テレビ東京の人気番組「ローカル路線バス乗り継ぎの旅」に存続の危機が迫っている。地方の路線バスが相次いで減便や廃止になっているからだ。
長野県内で路線バスを運営する長電バスは24年1月21日から当面の間、11路線を日曜日運休にすると発表。すでに2路線が日曜運休になっており、これで13路線に拡大する。
大阪府富田林市で路線バスを運行していた金剛自動車は12月20日、全路線を廃止し、路線バス事業から撤退。翌日から4市町村や自治体が大手バス会社の協力を得て路線バスを運行しているが、運行されているのは15路線のうちの10路線で、便数も3割前後減少する。
これはほんの一部で、今後も日本全国で路線バスの減便と廃止が行われる。理由を交通系ジャーナリストは、こう解説する。
「労働環境がいいとは言えず、賃金も高くないバス運転手に大型二種免許を取ってまでなろうという若者が減っていました。そこにコロナ禍があってベテラン運転手が次々と引退。さらに来年から運転手の時間労働が規制される『2024年問題』で、乗務員不足がより深刻になります。路線バスの減便と廃止は今後も続き、解決される見込みは立っていません」
そうなれば「ローカル路線バス乗り継ぎの旅」のルート設定は困難になることは必至。番組の存続自体が危うくなっているのだ。いずれルール変更を迫られるとテレビ誌ライターは指摘する。

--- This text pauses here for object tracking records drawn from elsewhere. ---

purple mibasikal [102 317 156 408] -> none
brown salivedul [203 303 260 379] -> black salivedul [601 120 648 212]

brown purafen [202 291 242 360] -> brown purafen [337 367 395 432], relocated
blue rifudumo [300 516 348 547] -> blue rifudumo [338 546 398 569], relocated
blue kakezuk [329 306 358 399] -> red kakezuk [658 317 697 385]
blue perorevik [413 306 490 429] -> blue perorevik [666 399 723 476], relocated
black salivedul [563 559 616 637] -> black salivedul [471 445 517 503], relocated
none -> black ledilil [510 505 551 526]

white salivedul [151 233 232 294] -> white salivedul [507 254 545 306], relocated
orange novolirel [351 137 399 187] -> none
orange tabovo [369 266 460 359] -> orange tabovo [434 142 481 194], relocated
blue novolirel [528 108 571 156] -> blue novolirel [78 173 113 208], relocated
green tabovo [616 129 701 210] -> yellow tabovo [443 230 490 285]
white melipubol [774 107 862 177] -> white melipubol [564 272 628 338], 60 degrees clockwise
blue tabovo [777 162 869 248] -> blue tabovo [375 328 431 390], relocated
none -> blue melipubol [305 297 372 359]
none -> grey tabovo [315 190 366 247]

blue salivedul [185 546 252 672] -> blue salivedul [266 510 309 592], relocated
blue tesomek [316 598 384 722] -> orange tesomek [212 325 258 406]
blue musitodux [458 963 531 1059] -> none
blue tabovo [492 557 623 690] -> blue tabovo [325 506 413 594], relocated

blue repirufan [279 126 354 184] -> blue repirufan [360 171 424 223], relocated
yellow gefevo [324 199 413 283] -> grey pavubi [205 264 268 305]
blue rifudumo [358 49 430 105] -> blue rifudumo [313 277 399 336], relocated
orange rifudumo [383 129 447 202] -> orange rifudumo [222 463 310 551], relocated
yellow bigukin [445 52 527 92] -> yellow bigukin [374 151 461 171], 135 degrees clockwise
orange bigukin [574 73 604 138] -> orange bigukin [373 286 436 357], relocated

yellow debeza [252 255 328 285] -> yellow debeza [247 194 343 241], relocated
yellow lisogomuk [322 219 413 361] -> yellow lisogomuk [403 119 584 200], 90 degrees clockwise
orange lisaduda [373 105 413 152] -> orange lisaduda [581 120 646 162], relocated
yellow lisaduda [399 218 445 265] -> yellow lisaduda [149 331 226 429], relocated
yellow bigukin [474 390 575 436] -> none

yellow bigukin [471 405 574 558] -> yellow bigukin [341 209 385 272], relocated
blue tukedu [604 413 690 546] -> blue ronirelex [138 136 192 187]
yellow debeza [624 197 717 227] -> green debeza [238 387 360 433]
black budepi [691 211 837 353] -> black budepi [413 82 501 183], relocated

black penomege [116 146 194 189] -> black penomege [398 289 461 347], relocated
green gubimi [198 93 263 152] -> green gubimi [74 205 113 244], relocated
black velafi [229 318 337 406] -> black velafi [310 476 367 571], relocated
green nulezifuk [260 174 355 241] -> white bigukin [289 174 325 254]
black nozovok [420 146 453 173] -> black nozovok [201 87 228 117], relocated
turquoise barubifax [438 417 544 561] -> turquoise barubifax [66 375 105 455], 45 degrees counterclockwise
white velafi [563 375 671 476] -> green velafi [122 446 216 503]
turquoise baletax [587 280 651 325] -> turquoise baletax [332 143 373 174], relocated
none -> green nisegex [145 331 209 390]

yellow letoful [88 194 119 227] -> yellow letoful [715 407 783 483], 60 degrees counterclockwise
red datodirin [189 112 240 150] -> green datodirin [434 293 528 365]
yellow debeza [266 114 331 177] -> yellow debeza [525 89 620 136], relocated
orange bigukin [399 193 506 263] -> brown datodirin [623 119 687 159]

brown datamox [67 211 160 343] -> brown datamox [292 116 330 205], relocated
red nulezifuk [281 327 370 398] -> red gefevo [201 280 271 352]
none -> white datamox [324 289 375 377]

「太川陽介の『バスVS鉄道』や『鬼ごっこ』、『陣取り合戦』といった『ローカル路線バス乗り継ぎ対決旅シリーズ』は1万円までタクシーを利用できるようになっています。これは太川と蛭子能収がバス旅を再開した時に、歩きたくないという蛭子のためにできたルール。『バス旅W』はタクシーを利用することができませんが、変更しないと旅を続けられなくなるでしょう。12月に放送されたバス旅Wの第2弾ではバス路線が繋がらず、合計で約70kmも歩くことになりました。このままだと歩く距離は伸びるいっぽうです」
いつどんな対策が行われるのか注目したい。